La legislación prohíbe que los magistrados reciban regalos o tengan viajes costeados por particulares.
La semana pasada, cinco ministros del Tribunal Supremo Federal (STF) viajaron a Nueva York y tuvieron los gastos de boletos y estancia pagados por el Grupo de Líderes Empresariales (Lide), del ex gobernador de São Paulo João Doria.
Según juristas entrevistados por el periódico Gazeta do Povo, este pago afronta leyes federales, como el Estatuto del Servidor Público, la Ley Orgánica de la Magistratura Nacional, los códigos de ética de la Magistratura y los Servidores del Supremo, e incluso la Constitución Federal, que establece los principios de impersonalidad y moralidad, a seguir por los servidores y magistrados. Todas estas normas prohíben a los ocupantes de cargos públicos recibir regalos o ventajas debido al cargo.
Los ministros Alexandre de Moraes, Luís Roberto Barroso, Ricardo Lewandowski, Gilmar Mendes y Dias Toffoli fueron a Nueva York para dar una conferencia en la Conferencia de Brasil, celebrada entre el 14 y el 15 de noviembre. Con la excepción de Toffoli, los otros cuatro también participaron en una cena de lujo pagada por el Banco Master, investigado en Lava Jato bajo el antiguo nombre de Banco Máxima. El propietario de la institución financiera es Daniel Vorcaro, que también fue objeto de una orden de arresto en 2019 por sospecha de desvío de recursos en los fondos de pensiones de funcionarios municipales.
El inciso XII del artículo 117 del Estatuto del Servidor Público establece que está prohibido al servidor público “recibir sobornos, comisión, regalo o ventaja de cualquier tipo, debido a sus atribuciones”.
El Código de Conducta de la Alta Administración Federal (CCAAF) prohíbe la recepción de regalos por parte de la autoridad pública, como consta en el artículo noveno: “Está prohibida a la autoridad pública la aceptación de regalos, salvo de autoridades extranjeras en los casos protocolarios en los que haya reciprocidad”.
El Código de Ética de la Magistratura es explícito al disponer, en el artículo 17, que “es deber del magistrado rechazar beneficios o ventajas de entidad pública, empresa privada o persona física que puedan comprometer su independencia funcional”.
El Código de Ética de los Servidores del Tribunal Supremo Federal enumera, entre las “vedaciones al servidor del STF”, la de “recibir beneficios de transporte, alojamiento o cualquier favor de particulares que atente contra los principios enumerados en este código”.
Para el abogado Afonso Oliveira, escuchado por Gazeta, las empresas investigadas en Lava Jato “ciertamente están interesadas en obtener decisiones favorables en muchos de los procesos que están respondiendo ante el STF”, lo que se configura como una afrenta a la ley.

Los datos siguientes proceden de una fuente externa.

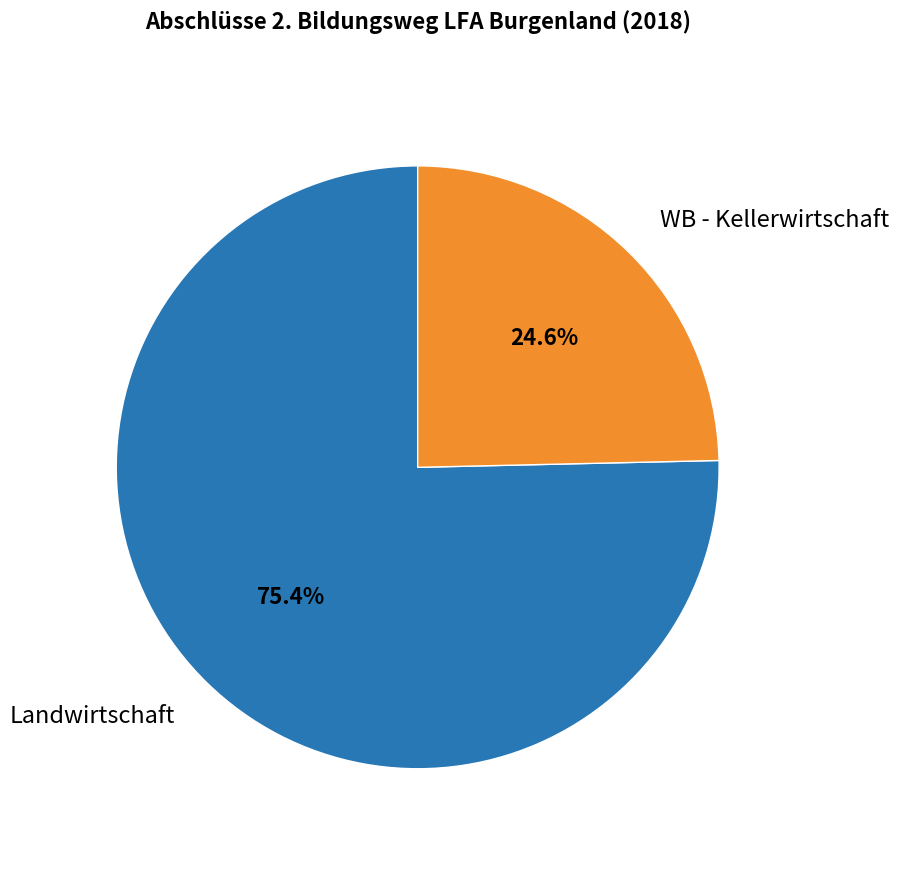

Does any single category account for the majority?

Yes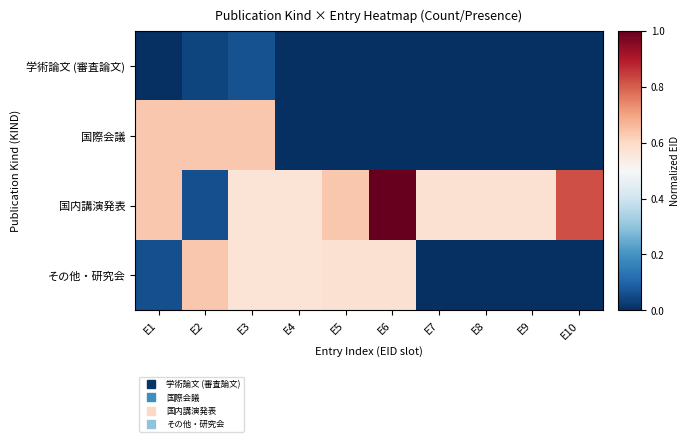

Which series has the largest total across all categories?

国内講演発表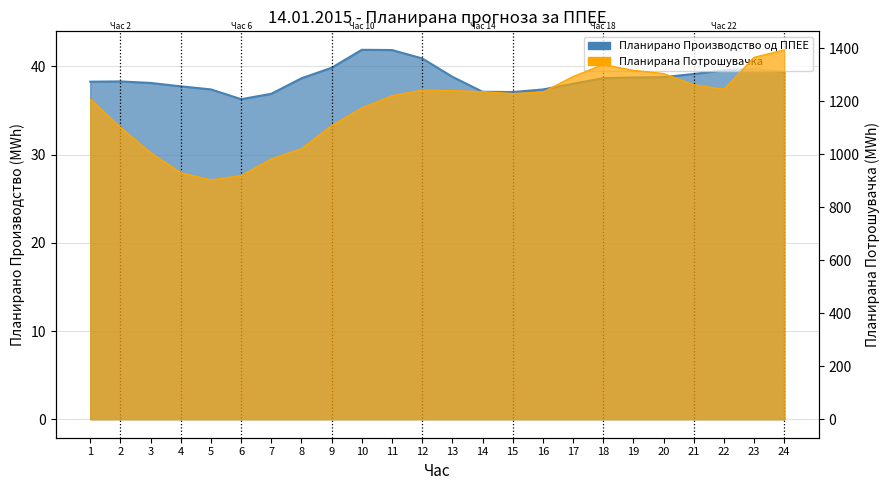

Between 19 and 23, which series saw the biggest shift?

Планирана Потрошувачка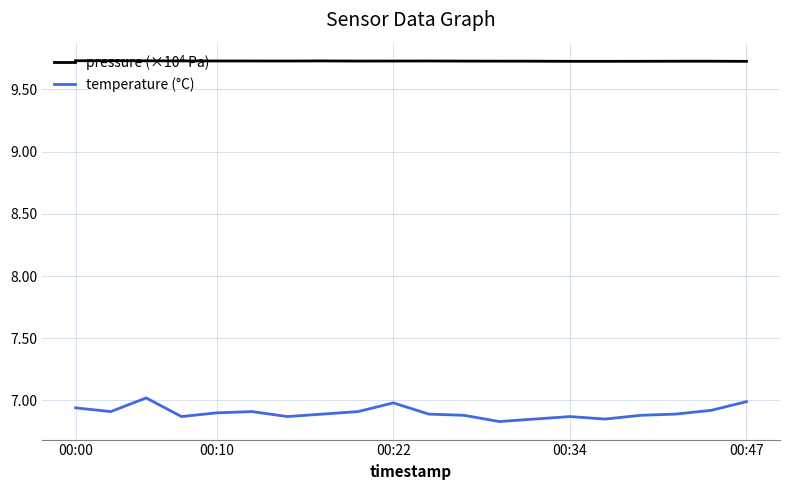

Does the chart display data point markers on the line(s)?

No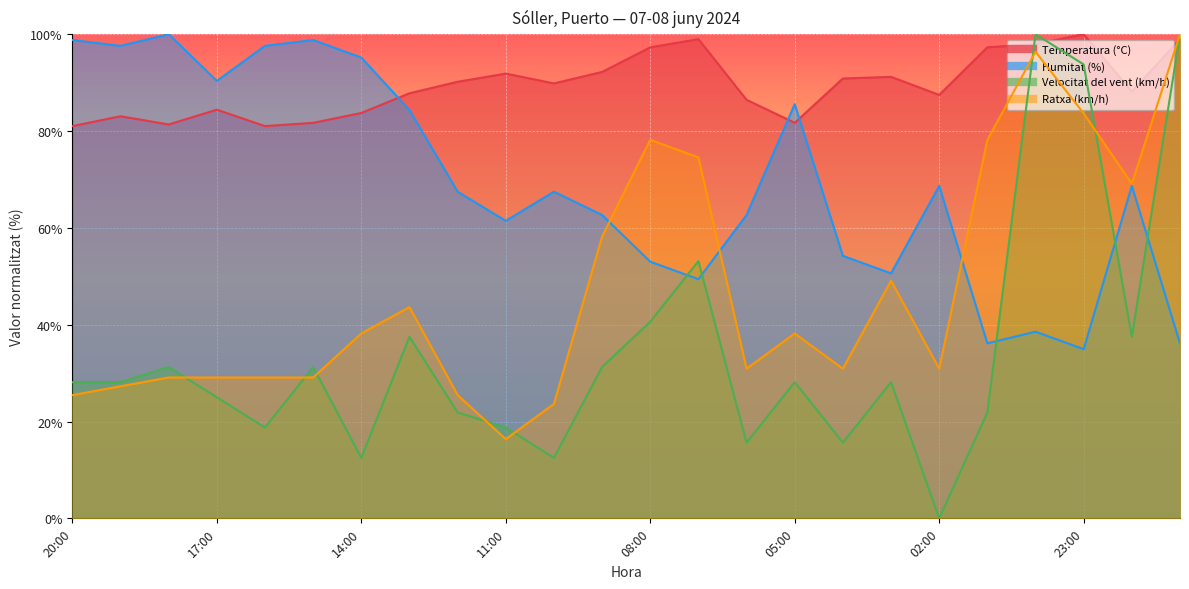

Between 16:00 and 08:00, which is larger?

08:00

Además, recibir regalos por el cargo viola los principios constitucionales de moralidad e impersonalidad.
El abogado Alessandro Chiarottino, y doctor en Derecho por la Universidad de São Paulo, afirma que estos “mimos” pueden generar conflicto, en el futuro, si alguno de los ministros tiene que juzgar procesos relacionados con estas empresas o empresarios. “¿Cuál será su exención para juzgar casos en los que ella [la empresa] esté involucrada?”, Preguntó, en la entrevista con Gazeta.
El abogado Carlos Alexandre Klomfahs, presentó una petición en el STF, pidiendo más información sobre los gastos de los ministros en el viaje a Estados Unidos. Argumenta que el “órgano de cumbre del Poder Judicial exige observancia de la ética y la transparencia”. En la petición, escribe que conductas como esta “sin las respectivas rendición de cuentas pueden abrir un peligroso precedente para el cumplimiento de los deberes institucionales del Tribunal Supremo Federal, violando varios principios republicanos”.